化学実験室に入って来たのは、担任教師の桜木良子先生でした。彼女は、不思議そうに拓也を見つめていました。

「ええ、いえ、なんでもないです。ただ、ちょっと興味本位で事故原因を探ってみようと思って…」

拓也は、超嗅覚の話をする訳にはいかないので、普通の生徒のように振る舞おうとしました。
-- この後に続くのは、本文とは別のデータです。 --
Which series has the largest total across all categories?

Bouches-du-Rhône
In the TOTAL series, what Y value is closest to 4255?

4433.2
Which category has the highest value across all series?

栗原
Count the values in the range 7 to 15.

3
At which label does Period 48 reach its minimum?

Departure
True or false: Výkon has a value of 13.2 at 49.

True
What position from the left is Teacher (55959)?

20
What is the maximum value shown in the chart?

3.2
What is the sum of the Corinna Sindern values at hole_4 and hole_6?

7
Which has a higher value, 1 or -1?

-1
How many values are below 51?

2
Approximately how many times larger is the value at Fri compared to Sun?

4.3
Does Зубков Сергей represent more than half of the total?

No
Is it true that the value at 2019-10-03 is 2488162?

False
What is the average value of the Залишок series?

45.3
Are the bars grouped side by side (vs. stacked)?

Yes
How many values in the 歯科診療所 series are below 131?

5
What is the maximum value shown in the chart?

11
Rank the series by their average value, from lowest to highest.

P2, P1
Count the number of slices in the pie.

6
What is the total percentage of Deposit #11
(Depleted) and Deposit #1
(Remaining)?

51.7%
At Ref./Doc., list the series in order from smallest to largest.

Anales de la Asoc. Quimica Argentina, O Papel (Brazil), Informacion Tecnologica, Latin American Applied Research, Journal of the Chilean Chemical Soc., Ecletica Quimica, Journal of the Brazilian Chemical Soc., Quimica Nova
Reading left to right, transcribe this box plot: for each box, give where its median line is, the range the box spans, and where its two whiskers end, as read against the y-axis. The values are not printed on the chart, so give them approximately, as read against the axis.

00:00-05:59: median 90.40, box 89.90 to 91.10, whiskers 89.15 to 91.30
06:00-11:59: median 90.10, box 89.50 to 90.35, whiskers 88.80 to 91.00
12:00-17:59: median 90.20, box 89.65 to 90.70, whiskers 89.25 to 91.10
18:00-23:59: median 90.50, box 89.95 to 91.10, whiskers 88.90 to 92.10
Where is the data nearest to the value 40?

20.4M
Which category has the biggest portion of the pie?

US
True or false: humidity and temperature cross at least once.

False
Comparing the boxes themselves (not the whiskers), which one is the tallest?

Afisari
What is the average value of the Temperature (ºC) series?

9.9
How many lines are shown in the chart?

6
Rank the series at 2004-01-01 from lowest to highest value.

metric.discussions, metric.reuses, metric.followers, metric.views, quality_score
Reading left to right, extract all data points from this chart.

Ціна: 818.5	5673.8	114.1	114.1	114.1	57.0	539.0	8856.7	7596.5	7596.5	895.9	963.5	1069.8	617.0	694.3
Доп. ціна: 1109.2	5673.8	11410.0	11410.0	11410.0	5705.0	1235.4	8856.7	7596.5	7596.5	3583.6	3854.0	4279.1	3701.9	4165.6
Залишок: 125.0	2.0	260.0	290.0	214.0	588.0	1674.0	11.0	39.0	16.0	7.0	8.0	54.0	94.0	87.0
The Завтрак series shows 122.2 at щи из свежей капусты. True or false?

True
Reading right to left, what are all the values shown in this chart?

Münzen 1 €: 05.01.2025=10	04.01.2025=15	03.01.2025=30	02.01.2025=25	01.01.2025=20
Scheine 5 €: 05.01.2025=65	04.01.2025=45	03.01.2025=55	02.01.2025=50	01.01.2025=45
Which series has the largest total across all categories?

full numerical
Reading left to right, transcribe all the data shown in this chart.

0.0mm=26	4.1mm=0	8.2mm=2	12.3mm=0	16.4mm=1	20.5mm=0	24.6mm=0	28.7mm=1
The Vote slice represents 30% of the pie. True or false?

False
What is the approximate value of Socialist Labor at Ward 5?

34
「そうか、変わったやつだな。全校生徒に下校の指示が出でいるはずなんだがな?それに事故現場は危険だから立ち入り禁止だ。」

桜木先生は、怒った様子もなく、淡々とたしなめるように拓也に話しかけた。

「すみません。どうしても気になって。」と謝る拓也に、

「ほう、そんなに気になるのか。こそこそ忍びこむほどにな。」と桜木先生は、面白いことを言うなという感じで目を細めて拓也を見てきました。


すると、その背後から「先生どうしたんですか?」と言って、一人の清楚な雰囲気の美少女が化学実験室に入って来ました。そして、拓也は彼女を見て仰天するのでした。